= Årets Näck =

Årets Näck (Nix of the year) is an annual competition to select the year's incarnation of Näcken, a male fairy creature in Sweden. The competition takes place at the Tannery Holmen located in Billstaån, Hackås, Berg Municipality, in southern Jämtland. The contest is part of Hackåsdagarna (Hackås Days), a festival organized by the Hackås District Foundation.

The contestants for the Årets Näck title compete by sitting or standing in the river while virtually nude and playing an instrument (typically the violin) to portray the Nix. Participants have also competed a cappella, on drum, or on accordion. In 2009, the competition was atypically won by a saxophone player, Martin Norberg.
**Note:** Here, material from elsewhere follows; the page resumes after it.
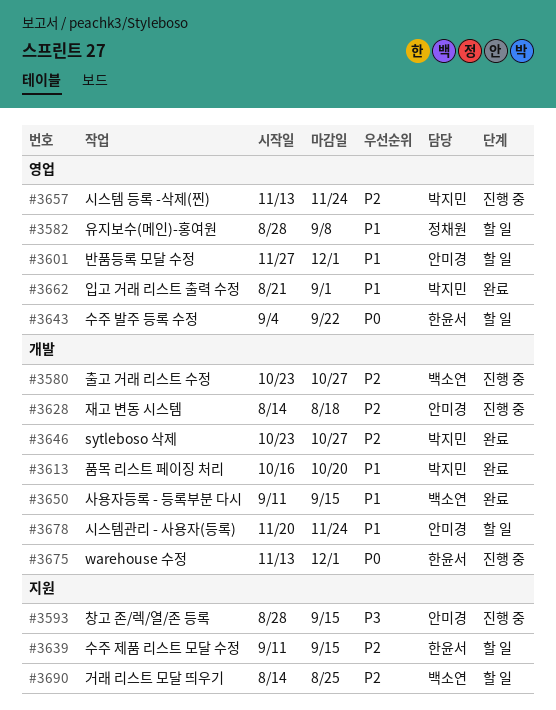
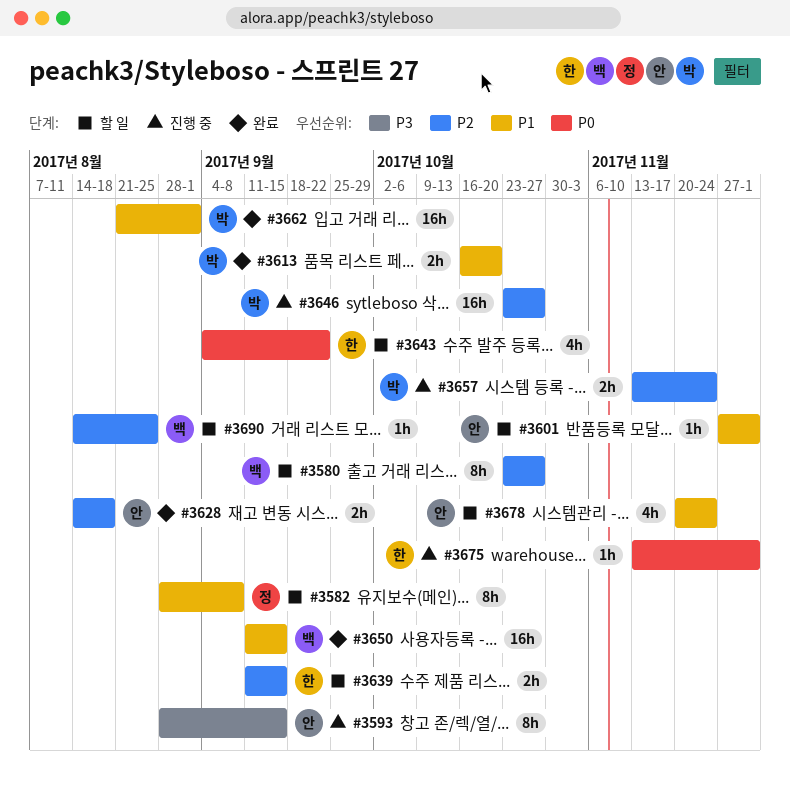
#3580, status: 진행 중 -> 할 일
#3628, status: 진행 중 -> 완료
#3646, status: 완료 -> 진행 중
==Rules of the competition==
1. The competition is open only to male musicians.
2. The contestant may only cover himself with things that he can find in nature.
3. A musical work will be played by each participant, either a traditional piece or newly composed. It should be performed on a "magically" tuned violin.
4. The order of competitors will be decided by a random drawing at the music café at Strömbacka Mill prior to the contest.
5. A three-man jury of two people skilled in folk music and a non-folk-musician female judge score the contestants according to the following criteria: musical performance, charisma and convincingness. After deliberation the jury announces the results, which can not be appealed.
6. The winner receives a priceless handwritten certificate and SEK 2,000 (increased from 2004).
7. The winner of each of the three selection criteria receives SEK 500 in premiums (in 1998).
8. Since 2004, there has also been a crowd's prize awarded of SEK 500.
Source:

==Past winners==

| Year | Winner | Number of competitors |
|---|---|---|
| 1995 | Werner Gladh | 4 |
| 1996 | Werner Gladh | 5 |
| 1997 | Peter Roos | 7 |
| 1998 | Peter Roos | 6 |
| 1999 | Pelle Bolander | 9 |
| 2000 | Anders Hall | 8 |
| 2001 | Werner Gladh | 5 |
| 2002 | Joel Berglund | 3 |
| 2003 | Daniel Wikslund | 5 |
| 2004 | Joel Berglund | 7 |
| 2005 | Joel Berglund | 5 |
| 2006 | Joel Berglund | not recorded |
| 2007 | Sten Andersson | 5 |
| 2008 | Ross Campbell (Ahmadabad – U.S.) | 6 |
| 2009 | Martin Norberg | 4 |
| 2010 | Olle af Klintberg | 6 |
| 2011 | Samuel Lundström | 5 |
| 2012 | Samuel Lundström | unknown |
| 2013 | Tomas Flossman | unknown |

==Related==
On 23 April 2010, Olle af Klintberg appeared on TV4's Talang, Sweden's "Got Talent" show. In that episode, when the curtains opened, Olle was portraying the Näcken by sitting on a rock with blue cloth on the floor to represent water, and water lilies placed around the stone and in his hair. He played the violin and sang a verse from "Näcken", a poem by Erik Johan Stagnelius. Judges Bert Karlsson and Charlotte Perrelli voted against Olle, while Johan Pråmell voted for him.